Why are there so many blood vessels in muscle?
Muscles are high users of nutrients and oxygen, so they need a lot of blood vessels.
Why are nerves essential to muscle activity?
A skeletal muscle will not contract without nerves to stimulate it.
Where are the nuclei of skeletal muscle fibers found?
Just under the sarcolemma.
Sarcolemma
The plasma membrane of muscle fiber.
Sarco
Means “flesh” or “meat.”
Sarcoplasmic reticulum
The endoplasmic reticulum of a muscle fiber.
T-tubules
Tiny tubes in the sarcolemma that extend into the sarcoplasmic reticulum.
What is the purpose of T-tubules?
They allow the action potential to reach the sarcoplasmic reticulum in order to stimulate muscle movement.
What do myofibrils look like?
Thread-like structures that are only a few micrometers in diameter. They are long and extend from one end of the cell to the other, structured in repeating units that cause the striations of muscular tissue.
What two basic types of filament does each unit of myofibril contain?
Actin myofilaments and myosin myofilaments.
Myofibril
The contractile units of skeletal muscle.
Why do the strands of muscle fiber have striations?
The striations are caused by the fact that myofibrils are composed or repeating units called sarcomeres.
Sarcomere
The repeating unit of a myofibril.
What two proteins make up a sarcomere?
Myosin and actin.
Prefix “myo”
Muscle
Prefix “sin”
Protein
Is the myosin myofilament or the actin myofilament thicker?
The myosin myofilament.
Cross bridge
The basis of muscle contraction. The combination of a myosin head with the active site of an actin myofilament.
How does a muscle fiber contract?
The head of the myosin grasps the actin at its active site and pulls on it, shortening the sarcomere.
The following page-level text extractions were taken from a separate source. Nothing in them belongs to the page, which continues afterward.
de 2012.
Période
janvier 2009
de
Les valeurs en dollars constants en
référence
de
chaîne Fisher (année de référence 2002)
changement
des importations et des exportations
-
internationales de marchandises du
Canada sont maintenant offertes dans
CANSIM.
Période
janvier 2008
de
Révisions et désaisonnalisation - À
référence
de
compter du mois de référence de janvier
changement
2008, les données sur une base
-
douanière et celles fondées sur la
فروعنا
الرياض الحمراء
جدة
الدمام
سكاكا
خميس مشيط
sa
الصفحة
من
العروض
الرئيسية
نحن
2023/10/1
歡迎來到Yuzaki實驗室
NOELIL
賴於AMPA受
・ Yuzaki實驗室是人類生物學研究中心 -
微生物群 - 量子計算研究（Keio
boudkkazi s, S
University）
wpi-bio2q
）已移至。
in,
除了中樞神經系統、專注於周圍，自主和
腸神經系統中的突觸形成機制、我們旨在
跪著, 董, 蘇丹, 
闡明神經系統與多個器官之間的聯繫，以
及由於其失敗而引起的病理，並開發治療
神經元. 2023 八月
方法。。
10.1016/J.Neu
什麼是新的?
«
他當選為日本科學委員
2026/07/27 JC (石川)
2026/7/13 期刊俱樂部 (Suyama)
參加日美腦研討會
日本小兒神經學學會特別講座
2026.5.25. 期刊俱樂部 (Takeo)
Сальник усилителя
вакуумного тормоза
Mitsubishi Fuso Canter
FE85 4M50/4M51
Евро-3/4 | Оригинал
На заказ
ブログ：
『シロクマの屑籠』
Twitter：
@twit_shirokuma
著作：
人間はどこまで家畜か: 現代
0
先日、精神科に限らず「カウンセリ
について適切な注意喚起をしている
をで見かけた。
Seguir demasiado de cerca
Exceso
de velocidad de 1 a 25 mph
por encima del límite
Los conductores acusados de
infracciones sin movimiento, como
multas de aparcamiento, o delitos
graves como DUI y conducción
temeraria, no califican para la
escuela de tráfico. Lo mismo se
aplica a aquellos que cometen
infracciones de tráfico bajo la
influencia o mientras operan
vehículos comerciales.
All the sarcomeres in the muscle fiber do this at the same time, so the entire muscle fiber contracts.
Why do the sarcomeres show striation?
Myosin is thicker than actin, so it appears darker under a microscope.
A bands
The thick, dark stripes of myosin in a sarcomere.
I bands
The portions of the sarcomere with action myofilaments and no myosin myofilaments. Shows up as thin and light on the microscope.
What is the purpose of a Z disk?
It serves to anchor the actin myofilaments and mark the boundaries of the sarcomere.
The H zone
The area within the A band where no actin is present.